### Listed entries
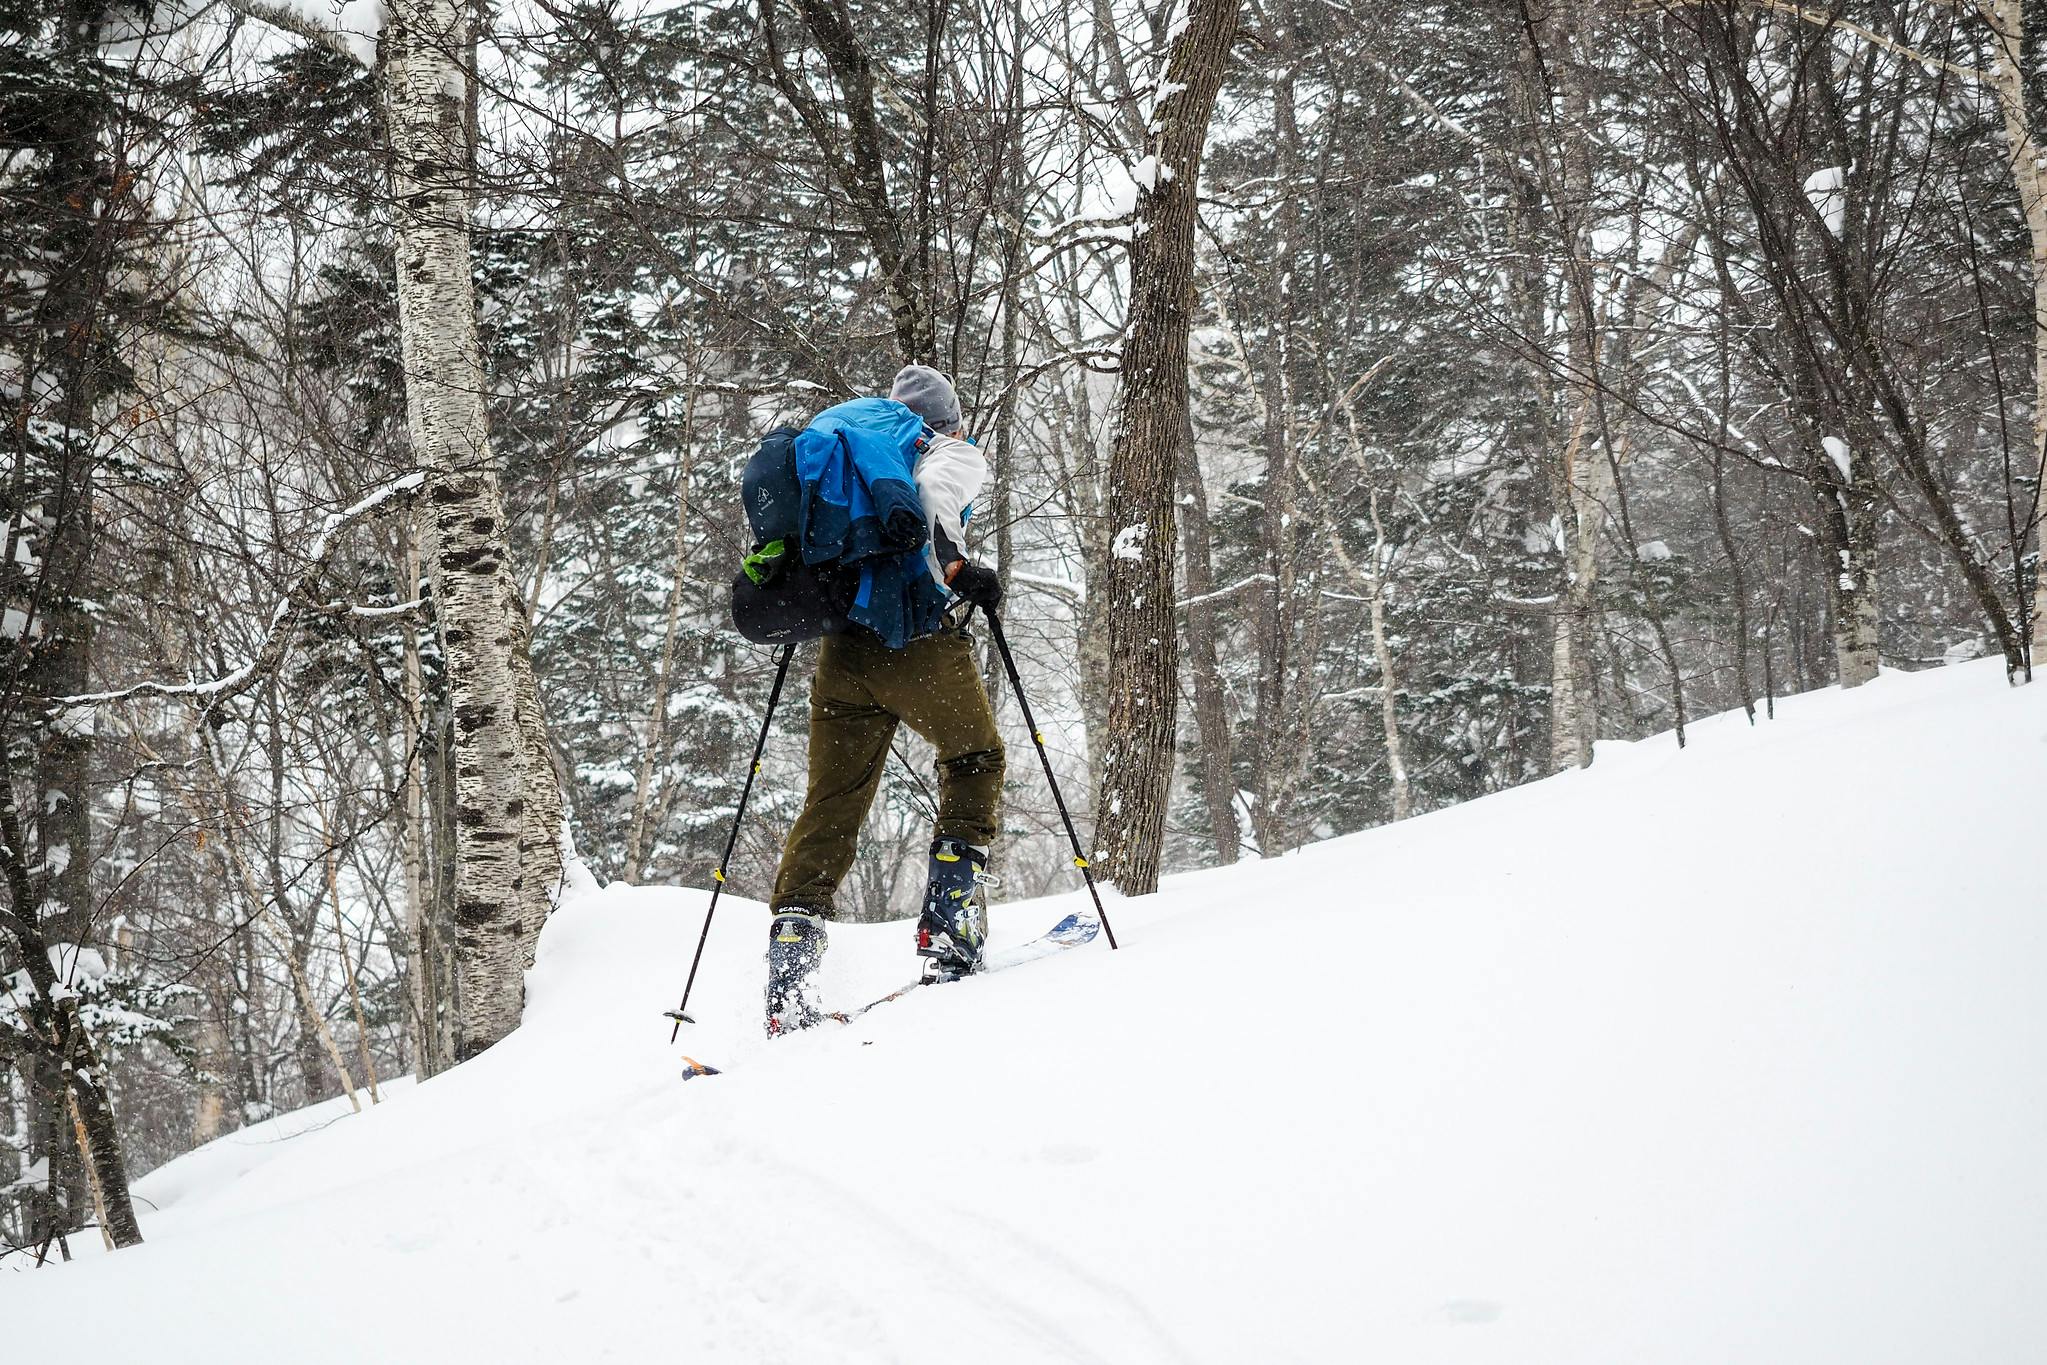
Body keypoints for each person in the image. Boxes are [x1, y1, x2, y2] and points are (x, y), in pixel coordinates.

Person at [763, 364, 1007, 1033]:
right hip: (916, 641)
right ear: (949, 420)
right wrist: (958, 567)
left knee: (833, 801)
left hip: (842, 651)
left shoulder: (856, 452)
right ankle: (949, 930)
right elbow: (934, 498)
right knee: (976, 756)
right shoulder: (946, 451)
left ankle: (789, 967)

### Activity
When the word "left" shows up in a line of the entries, report that line.

### Problem solution
left knee: (833, 801)
left hip: (842, 651)
left shoulder: (856, 452)
left ankle: (789, 967)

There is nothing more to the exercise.